A Repulsively Casual Terrorist Manifesto

Graeme Wood

I have just read the manifesto written by the alleged killer of almost 50 Muslims in Christchurch, New Zealand. I can think of more pleasant ways to spend a Friday morning, such as nursing a throbbing case of pink eye, or seeing how long I can hold my palm on my hot plate without screaming. But the evaluation of nauseating ideological statements is a specialty of mine, and regrettably, today I am once again on duty.

The sole virtue of “The Great Replacement,” a 78-page Microsoft Word document containing poetry and illustrations, is its clarity. It provides a catechism about the intentions of its author, as if to preempt the usual questions that follow atrocities of this kind. (Certain lines are written in an ironic, messing-with-you tone, but they are easy to detect if you spend enough time reading this stuff.) The author is a white Australian and wishes to hasten a civilizational war. His model is Anders Behring Breivik, the Norwegian neckbeard who murdered 77 people, mostly liberal teens at an island retreat, in 2011.

The civilization that most offends him is Islam, because of its attempt to colonize the West through immigration and philoprogenitiveness. He hates, most of all, those Muslims who are peaceful. “The unarmed invader is far more dangerous to our people than the armed invader,” he says. “We have no real idea on how to deal with them, we are unable to attack them or fend them off in any meaningful way.” He is ideological but, like Breivik, not meaningfully religious, and comes close to denying that he is even Christian.

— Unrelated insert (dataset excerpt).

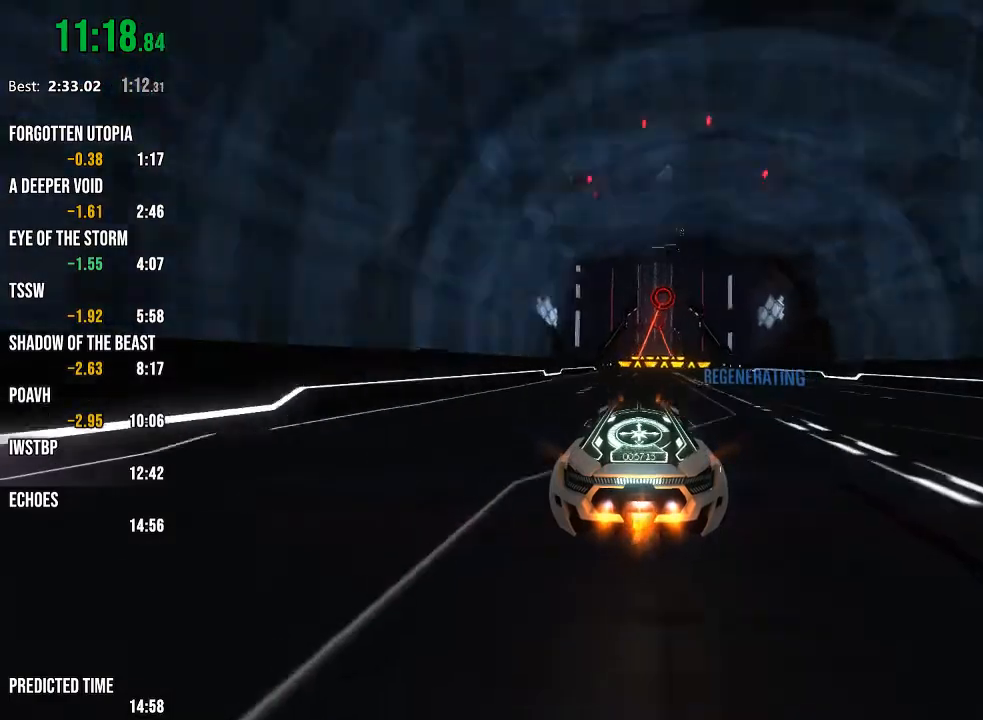
{"dt_ms": 500, "buttons": ["R2"], "left_stick": "center", "right_stick": "center", "events": [[50, "right_stick", "right"], [133, "right_stick", "center"], [333, "L1", "down"], [433, "L1", "up"]]}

That’s it. To examine the document more carefully is about as useful as stirring and examining the killer’s scat. Not all manifestos and ideological documents are this mediocre or written in such a repulsively casual tone. (“Q: You are a bigot, racist, xenophobe, islamophobe, nazi, fascist! A: Compliments will get you nowhere.”) The Islamic State’s statements, for example, were written in a repulsively formal register, often with original poetry and allusion to rich intellectual traditions. The Unabomber, too, displayed erudition and an almost dainty concern for citation and detail. (In his last book, a prison manifesto, he even cited me.) The killer in this case seems to have lacked originality, even cribbing his jokes from fellow sewer-dwellers on the internet. Already the internet is being scrubbed of his manifesto. I predict that within days it will be easy to find again, but that no one will bother reading it, because it is simply stultifying, and not bracing even for the skinheads and tiki-torch marchers who agree with it in principle.

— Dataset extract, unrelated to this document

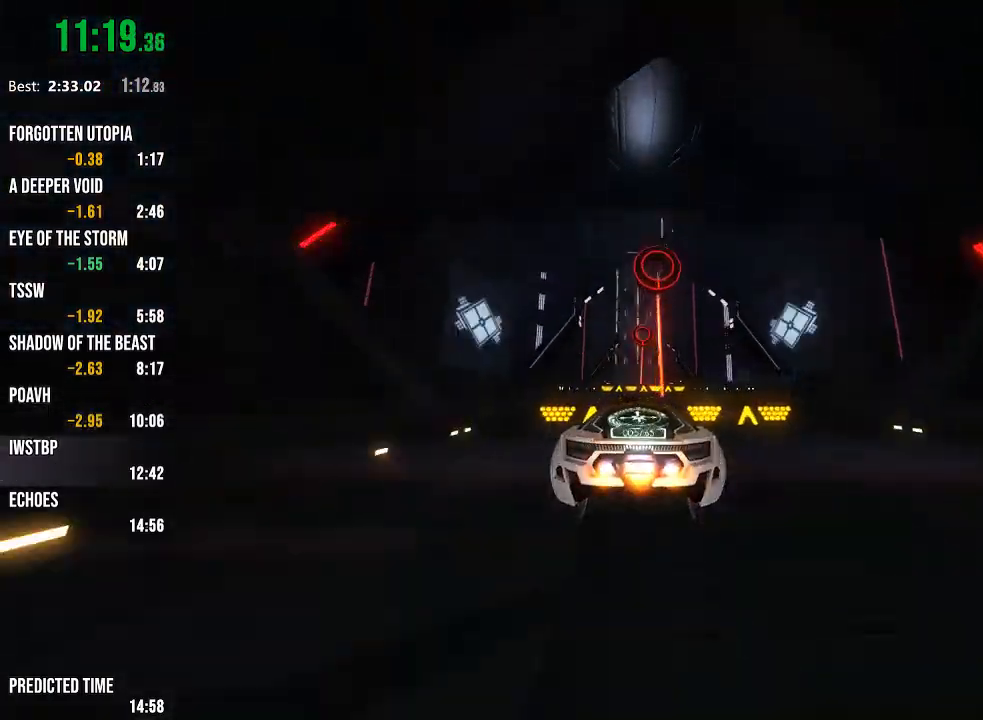
{"dt_ms": 500, "buttons": ["R2"], "left_stick": "center", "right_stick": "center", "events": [[17, "R1", "down"], [383, "R1", "up"]]}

Of course, even a mediocre manifesto will attract interest, both prurient and legitimate. In extremist manifestos, “there is a potency in the combination of words and action,” J. M. Berger wrote here just a few weeks ago, that fascinates people, both analysts and believers. Some of these documents contain wicked brilliance that catalyzes violent acts through sheer force of imagination. Berger counts more than 200 deaths at the hands of fans of The Turner Diaries, a 1978 anti-Semitic and racist thriller. The Islamic State has killed many more, and although it has never published a manifesto, untold numbers of foreign fighters began their journeys by downloading an ISIS-produced document outlining the beliefs that a Muslim must hold, and the actions those beliefs require. These manifestos sometimes matter a great deal.

What we should learn as this particular manifesto is forgotten is that even if specific texts prove unmemorable, the potency of ideas is enduring and chronically underestimated. Is there any doubt that the ideology that inspired the Christchurch terrorist is a global pestilence, and that any response that fails to apprehend it as an ideology is inadequate? We already see an understandable curiosity about websites the killer might have visited, the fact that he live-streamed his crimes, and his references to memes and public figures.

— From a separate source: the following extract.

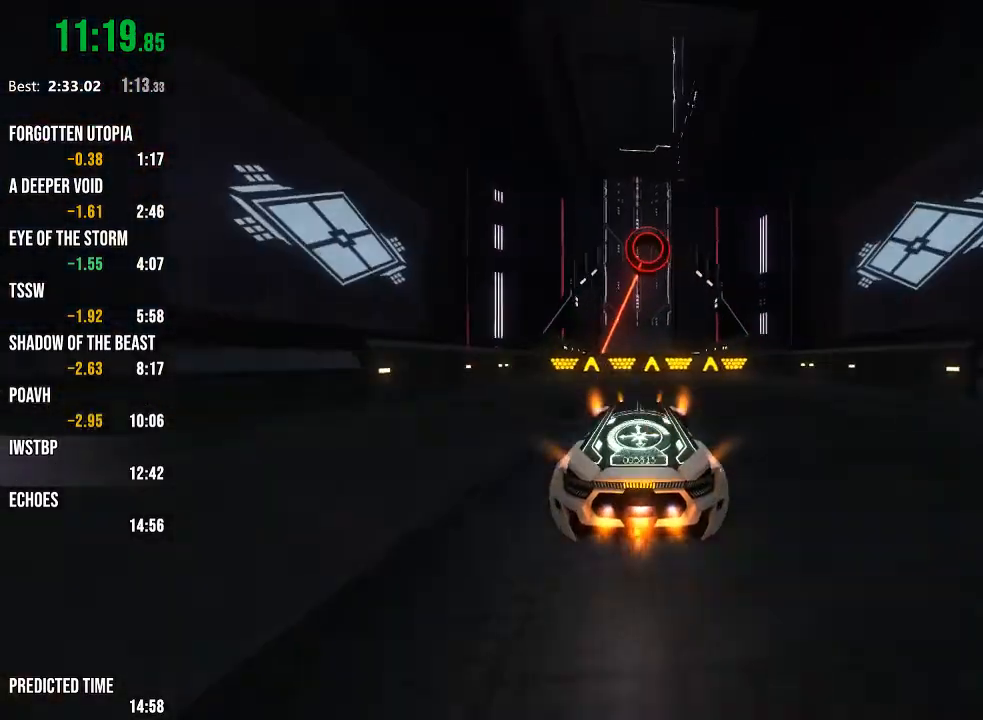
{"dt_ms": 500, "buttons": ["R2"], "left_stick": "center", "right_stick": "center", "events": [[17, "L1", "down"], [133, "L1", "up"], [133, "R1", "down"], [483, "R1", "up"]]}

I am reminded of early phases of analysis of ISIS, when sympathizers flooded Twitter with jihadist memes and jokes, and in some cases even planted obviously fake claims that they had been radicalized by non-jihadist Muslim public figures in the West. The confusion sown in those early days contributed to a failure to realize that at its core, ISIS had a very non-ironic set of beliefs, accompanied by ironic memes and worldly mechanisms for dissemination. When the Christchurch killer departs from his jocular, message-board tones, he refers to historical figures and events, not always the ones that have engendered Pepe-like memes for the internet’s right wing. (He refers three times to the English Nazi-sympathizer Oswald Mosley, a figure known to every fascist but not to every keyboard warrior on 8chan for the laughs.) This fascist core is attended by a bodyguard of casual irony and disdainful, in-joke humor. The tone is just a style, and a phenomenon of our times. But the core is an enduring enemy of civilization. The killer sees it, rightly, as historically continuous with mid-20th-century fascism. The survival of this ideology in any form should unnerve us all.